Hooray puffiness. Some things I got while shopping in SF yesterday: over-the-knee Chanel boots, a chartreuse cashmere Theory vest, and AN ERDEM DRESS. IT’S BEAUTIFUL. I have finally fufilled my dream of owning Erdem! I’ve been waiting since his FIRST collection for this. The dress I got is really pretty. I will show it to you soon. Ok, off to bed for me. Did I mention I love these boots?
*UPDATE: S, I put up better pictures just for you, cuz I love you. I’m sorry the blurry ones were so aggravating. You will get to see them in real life soon anyway. Haha.
I was just watching a video of Love Magazine’s Christmas party (soooo excited to see Katie Grand’s new mag), and saw the hilarious and amazing Giles Deacon decide that “wombles and snails” were his first loves. I could not for the life of me think of what a womble could be, so I had a little peak at Wikipedia, holder of all knowledge (hah), and discovered that wombles are these little brown creatures that had some TV show in Britain a while ago. They’re kind of hilarious. And the word womble is SO MUCH FUN TO SAY.

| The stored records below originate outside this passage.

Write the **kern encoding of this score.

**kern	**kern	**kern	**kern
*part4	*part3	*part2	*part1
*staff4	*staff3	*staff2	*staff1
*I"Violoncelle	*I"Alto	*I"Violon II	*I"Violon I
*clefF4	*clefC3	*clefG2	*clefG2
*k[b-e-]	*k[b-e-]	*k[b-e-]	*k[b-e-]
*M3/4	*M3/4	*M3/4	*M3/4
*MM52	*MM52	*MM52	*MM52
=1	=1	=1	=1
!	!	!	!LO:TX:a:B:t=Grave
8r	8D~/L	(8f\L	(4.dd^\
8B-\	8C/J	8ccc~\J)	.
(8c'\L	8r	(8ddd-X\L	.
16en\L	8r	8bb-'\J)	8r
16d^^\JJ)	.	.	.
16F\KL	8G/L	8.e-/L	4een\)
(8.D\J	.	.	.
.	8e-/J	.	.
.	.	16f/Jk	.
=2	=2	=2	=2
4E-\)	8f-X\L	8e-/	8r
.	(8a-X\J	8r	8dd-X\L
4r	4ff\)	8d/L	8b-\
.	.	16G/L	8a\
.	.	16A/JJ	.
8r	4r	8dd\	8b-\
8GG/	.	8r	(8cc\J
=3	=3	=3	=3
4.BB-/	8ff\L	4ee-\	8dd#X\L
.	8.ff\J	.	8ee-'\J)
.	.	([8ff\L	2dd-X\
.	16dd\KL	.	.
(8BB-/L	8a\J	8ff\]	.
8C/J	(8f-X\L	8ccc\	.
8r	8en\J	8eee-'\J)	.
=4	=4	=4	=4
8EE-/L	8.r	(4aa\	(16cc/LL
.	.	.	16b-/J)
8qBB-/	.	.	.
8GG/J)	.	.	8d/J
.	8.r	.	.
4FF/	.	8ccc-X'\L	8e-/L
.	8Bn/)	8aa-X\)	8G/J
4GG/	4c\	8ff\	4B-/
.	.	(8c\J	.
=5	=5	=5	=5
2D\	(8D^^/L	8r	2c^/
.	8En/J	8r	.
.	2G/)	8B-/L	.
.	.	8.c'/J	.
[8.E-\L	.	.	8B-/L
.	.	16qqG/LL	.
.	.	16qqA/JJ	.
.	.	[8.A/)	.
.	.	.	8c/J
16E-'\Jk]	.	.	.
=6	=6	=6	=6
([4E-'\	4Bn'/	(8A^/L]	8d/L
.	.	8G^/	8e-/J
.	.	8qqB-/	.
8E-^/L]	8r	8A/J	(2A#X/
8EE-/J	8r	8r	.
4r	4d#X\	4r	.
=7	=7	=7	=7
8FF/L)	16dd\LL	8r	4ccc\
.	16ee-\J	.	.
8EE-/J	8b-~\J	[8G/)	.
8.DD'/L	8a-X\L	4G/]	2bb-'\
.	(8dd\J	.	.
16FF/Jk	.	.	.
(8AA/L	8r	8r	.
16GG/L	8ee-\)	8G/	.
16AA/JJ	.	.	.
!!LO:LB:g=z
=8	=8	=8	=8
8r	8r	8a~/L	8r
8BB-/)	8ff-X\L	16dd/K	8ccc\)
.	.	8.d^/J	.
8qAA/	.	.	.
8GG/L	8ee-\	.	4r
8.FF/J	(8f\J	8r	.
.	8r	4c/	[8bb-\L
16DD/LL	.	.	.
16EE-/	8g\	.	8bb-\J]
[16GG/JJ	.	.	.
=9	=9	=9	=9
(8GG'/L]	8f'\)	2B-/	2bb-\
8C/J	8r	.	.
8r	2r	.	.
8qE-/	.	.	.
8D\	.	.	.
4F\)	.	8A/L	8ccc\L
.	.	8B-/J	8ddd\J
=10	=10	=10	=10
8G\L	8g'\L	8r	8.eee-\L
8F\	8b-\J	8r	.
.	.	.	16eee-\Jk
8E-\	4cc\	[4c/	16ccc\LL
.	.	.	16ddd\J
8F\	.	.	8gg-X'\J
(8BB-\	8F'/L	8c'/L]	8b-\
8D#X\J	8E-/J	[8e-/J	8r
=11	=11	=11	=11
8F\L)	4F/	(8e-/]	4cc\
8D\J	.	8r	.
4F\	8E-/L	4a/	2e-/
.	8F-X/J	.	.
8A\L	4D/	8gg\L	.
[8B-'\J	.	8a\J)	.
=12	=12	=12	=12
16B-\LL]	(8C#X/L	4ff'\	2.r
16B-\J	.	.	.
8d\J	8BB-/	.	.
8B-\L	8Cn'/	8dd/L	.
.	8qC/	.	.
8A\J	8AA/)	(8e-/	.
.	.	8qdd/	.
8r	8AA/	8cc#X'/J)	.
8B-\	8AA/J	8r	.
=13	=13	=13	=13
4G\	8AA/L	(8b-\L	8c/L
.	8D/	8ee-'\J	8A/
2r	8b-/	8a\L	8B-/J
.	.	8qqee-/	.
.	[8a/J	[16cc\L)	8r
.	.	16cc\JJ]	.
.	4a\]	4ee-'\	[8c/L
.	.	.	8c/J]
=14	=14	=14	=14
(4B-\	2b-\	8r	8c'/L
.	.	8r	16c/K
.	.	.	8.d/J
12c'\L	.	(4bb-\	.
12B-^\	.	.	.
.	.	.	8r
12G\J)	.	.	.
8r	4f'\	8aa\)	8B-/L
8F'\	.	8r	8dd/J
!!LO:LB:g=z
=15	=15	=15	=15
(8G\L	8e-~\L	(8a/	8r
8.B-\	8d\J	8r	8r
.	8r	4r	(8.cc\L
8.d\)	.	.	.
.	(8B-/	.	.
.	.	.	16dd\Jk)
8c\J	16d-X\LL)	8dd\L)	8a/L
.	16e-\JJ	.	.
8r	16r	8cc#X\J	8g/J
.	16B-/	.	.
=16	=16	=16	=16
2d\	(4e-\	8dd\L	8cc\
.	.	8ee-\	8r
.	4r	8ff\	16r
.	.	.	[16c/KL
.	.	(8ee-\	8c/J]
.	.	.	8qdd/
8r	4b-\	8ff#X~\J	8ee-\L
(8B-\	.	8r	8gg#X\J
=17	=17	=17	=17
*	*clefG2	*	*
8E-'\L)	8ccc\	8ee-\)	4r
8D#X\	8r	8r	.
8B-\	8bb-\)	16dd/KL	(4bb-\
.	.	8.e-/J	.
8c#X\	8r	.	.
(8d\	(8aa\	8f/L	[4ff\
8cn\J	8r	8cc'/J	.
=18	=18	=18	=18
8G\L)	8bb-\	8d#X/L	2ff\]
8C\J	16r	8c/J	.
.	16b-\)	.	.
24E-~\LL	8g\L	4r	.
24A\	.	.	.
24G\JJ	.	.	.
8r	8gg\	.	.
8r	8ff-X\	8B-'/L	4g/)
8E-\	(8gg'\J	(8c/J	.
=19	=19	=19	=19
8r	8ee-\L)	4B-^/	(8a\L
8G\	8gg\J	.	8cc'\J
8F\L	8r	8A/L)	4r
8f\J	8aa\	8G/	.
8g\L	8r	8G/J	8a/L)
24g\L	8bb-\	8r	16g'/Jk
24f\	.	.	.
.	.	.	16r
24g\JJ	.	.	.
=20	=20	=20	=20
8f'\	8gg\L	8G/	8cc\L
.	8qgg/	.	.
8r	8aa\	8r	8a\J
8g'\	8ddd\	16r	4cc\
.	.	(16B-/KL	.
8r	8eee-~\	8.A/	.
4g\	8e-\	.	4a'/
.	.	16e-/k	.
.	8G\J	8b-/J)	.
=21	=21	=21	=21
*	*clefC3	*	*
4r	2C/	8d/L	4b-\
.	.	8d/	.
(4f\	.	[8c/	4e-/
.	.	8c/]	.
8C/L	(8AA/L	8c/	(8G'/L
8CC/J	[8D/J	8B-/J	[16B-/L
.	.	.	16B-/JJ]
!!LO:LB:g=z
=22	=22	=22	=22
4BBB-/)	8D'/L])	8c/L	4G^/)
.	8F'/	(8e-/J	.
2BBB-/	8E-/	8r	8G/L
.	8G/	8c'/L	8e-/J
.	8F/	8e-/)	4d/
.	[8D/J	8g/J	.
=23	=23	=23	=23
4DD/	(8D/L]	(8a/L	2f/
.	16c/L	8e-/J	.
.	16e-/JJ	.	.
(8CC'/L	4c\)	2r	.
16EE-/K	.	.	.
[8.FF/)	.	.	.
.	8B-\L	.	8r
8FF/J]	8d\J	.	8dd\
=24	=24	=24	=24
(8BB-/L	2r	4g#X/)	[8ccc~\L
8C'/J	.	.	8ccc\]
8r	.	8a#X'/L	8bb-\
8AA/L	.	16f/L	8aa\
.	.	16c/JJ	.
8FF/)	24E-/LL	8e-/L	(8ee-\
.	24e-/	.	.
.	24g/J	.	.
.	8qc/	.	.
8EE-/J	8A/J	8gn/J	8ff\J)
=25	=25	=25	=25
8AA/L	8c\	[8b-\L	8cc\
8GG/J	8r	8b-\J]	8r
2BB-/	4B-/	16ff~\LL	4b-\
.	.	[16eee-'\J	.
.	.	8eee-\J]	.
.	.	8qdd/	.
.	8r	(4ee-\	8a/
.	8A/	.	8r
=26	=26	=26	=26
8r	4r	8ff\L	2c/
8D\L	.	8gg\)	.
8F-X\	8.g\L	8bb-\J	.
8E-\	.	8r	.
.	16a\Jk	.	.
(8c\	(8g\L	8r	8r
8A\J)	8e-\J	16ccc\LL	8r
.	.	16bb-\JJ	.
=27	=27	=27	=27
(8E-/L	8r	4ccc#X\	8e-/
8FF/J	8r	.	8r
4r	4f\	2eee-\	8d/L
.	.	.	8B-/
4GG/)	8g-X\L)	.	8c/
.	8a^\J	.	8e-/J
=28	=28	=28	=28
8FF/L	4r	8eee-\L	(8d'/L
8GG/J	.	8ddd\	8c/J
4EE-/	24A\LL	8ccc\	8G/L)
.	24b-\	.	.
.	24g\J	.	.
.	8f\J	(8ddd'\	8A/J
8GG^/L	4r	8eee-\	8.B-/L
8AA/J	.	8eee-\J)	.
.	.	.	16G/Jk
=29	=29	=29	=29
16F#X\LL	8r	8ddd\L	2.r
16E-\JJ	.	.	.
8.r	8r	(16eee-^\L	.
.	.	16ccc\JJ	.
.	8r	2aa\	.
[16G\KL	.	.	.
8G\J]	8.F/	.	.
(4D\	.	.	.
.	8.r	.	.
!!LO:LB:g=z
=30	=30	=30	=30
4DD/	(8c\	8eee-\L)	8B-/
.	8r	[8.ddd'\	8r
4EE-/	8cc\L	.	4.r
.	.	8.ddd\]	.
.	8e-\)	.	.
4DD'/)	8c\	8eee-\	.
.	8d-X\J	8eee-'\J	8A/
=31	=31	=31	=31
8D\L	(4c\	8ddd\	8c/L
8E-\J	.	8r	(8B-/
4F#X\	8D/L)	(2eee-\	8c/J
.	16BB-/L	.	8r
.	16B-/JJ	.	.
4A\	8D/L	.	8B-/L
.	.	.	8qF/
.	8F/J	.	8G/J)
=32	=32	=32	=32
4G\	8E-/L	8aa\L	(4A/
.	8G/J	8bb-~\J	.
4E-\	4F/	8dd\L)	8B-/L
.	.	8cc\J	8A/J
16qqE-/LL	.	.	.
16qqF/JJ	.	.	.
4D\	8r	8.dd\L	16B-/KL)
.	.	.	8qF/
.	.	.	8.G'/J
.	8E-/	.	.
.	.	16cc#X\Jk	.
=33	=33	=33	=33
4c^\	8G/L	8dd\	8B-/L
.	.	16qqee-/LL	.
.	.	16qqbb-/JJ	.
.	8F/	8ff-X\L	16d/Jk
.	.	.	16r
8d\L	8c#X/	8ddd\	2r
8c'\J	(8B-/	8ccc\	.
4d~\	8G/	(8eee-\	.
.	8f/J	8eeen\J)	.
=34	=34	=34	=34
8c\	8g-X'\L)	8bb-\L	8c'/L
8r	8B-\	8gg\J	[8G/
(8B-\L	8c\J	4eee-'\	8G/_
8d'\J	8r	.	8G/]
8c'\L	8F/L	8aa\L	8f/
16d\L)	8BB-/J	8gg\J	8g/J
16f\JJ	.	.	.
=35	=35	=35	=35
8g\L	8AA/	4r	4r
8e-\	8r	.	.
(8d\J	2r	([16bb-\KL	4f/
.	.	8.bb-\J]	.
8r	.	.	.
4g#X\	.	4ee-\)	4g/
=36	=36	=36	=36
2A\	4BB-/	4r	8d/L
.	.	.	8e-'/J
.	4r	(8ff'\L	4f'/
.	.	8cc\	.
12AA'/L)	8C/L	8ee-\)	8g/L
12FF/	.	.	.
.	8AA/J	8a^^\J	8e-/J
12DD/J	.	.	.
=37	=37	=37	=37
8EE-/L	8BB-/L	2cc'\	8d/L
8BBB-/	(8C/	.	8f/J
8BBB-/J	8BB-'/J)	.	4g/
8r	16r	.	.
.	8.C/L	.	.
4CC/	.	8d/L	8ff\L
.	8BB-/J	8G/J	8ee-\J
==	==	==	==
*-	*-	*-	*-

Love Magazine has also made me realllly want to try scotch eggs. Hehe. Ok, enough dilly-dallying. I have to go work some more on my pitiful buyers invite list. Turns out I have absolutely no idea how to get contact information for buyers. Ur.
The Truth. I’ve been extremely frustrated with my Charity Fashion Show work lately. My confidence is kinnnd of at an all-time low. I just can’t seem to do what I want. But these awesome little art installations perk me up a bit. I wish I could see them in real life. It’s so much fun to stumble on crazy little things like this, pleasant little surprises. Oh yeah, and happy Chrismukkah!